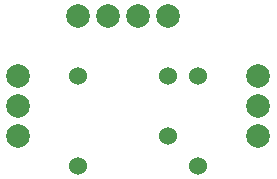
<source format=gbr>
%TF.GenerationSoftware,KiCad,Pcbnew,8.0.3*%
%TF.CreationDate,2024-07-22T19:56:27-05:00*%
%TF.ProjectId,WS2811 breakout board,57533238-3131-4206-9272-65616b6f7574,rev?*%
%TF.SameCoordinates,Original*%
%TF.FileFunction,Soldermask,Bot*%
%TF.FilePolarity,Negative*%
%FSLAX46Y46*%
G04 Gerber Fmt 4.6, Leading zero omitted, Abs format (unit mm)*
G04 Created by KiCad (PCBNEW 8.0.3) date 2024-07-22 19:56:27*
%MOMM*%
%LPD*%
G01*
G04 APERTURE LIST*
%ADD10C,2.000000*%
%ADD11C,1.524000*%
G04 APERTURE END LIST*
D10*
%TO.C,*%
X142240000Y-78740000D03*
%TD*%
D11*
%TO.C,REF\u002A\u002A*%
X152400000Y-91440000D03*
%TD*%
D10*
%TO.C,REF\u002A\u002A*%
X157480000Y-86360000D03*
%TD*%
%TO.C,*%
X144780000Y-78740000D03*
%TD*%
D11*
%TO.C,REF\u002A\u002A*%
X152400000Y-83820000D03*
%TD*%
D10*
%TO.C,*%
X149860000Y-78740000D03*
%TD*%
%TO.C,REF\u002A\u002A*%
X137160000Y-88900000D03*
%TD*%
%TO.C,*%
X147320000Y-78740000D03*
%TD*%
D11*
%TO.C,REF\u002A\u002A*%
X142240000Y-91440000D03*
%TD*%
D10*
%TO.C,REF\u002A\u002A*%
X137160000Y-83820000D03*
%TD*%
%TO.C,REF\u002A\u002A*%
X157480000Y-88900000D03*
%TD*%
D11*
%TO.C,REF\u002A\u002A*%
X142240000Y-83820000D03*
%TD*%
D10*
%TO.C,REF\u002A\u002A*%
X137160000Y-86360000D03*
%TD*%
D11*
%TO.C,REF\u002A\u002A*%
X149860000Y-83820000D03*
%TD*%
%TO.C,REF\u002A\u002A*%
X149860000Y-88900000D03*
%TD*%
D10*
%TO.C,REF\u002A\u002A*%
X157480000Y-83820000D03*
%TD*%
M02*

</source>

........

→ Job
Give back, exactly as written, the stretch from the line with "G04 APERTURE END LIST*" through the line with "X157480000Y-83820000D03*", and no other lines from the records above.

→ Task response
G04 APERTURE END LIST*
D10*
%TO.C,*%
X142240000Y-78740000D03*
%TD*%
D11*
%TO.C,REF\u002A\u002A*%
X152400000Y-91440000D03*
%TD*%
D10*
%TO.C,REF\u002A\u002A*%
X157480000Y-86360000D03*
%TD*%
%TO.C,*%
X144780000Y-78740000D03*
%TD*%
D11*
%TO.C,REF\u002A\u002A*%
X152400000Y-83820000D03*
%TD*%
D10*
%TO.C,*%
X149860000Y-78740000D03*
%TD*%
%TO.C,REF\u002A\u002A*%
X137160000Y-88900000D03*
%TD*%
%TO.C,*%
X147320000Y-78740000D03*
%TD*%
D11*
%TO.C,REF\u002A\u002A*%
X142240000Y-91440000D03*
%TD*%
D10*
%TO.C,REF\u002A\u002A*%
X137160000Y-83820000D03*
%TD*%
%TO.C,REF\u002A\u002A*%
X157480000Y-88900000D03*
%TD*%
D11*
%TO.C,REF\u002A\u002A*%
X142240000Y-83820000D03*
%TD*%
D10*
%TO.C,REF\u002A\u002A*%
X137160000Y-86360000D03*
%TD*%
D11*
%TO.C,REF\u002A\u002A*%
X149860000Y-83820000D03*
%TD*%
%TO.C,REF\u002A\u002A*%
X149860000Y-88900000D03*
%TD*%
D10*
%TO.C,REF\u002A\u002A*%
X157480000Y-83820000D03*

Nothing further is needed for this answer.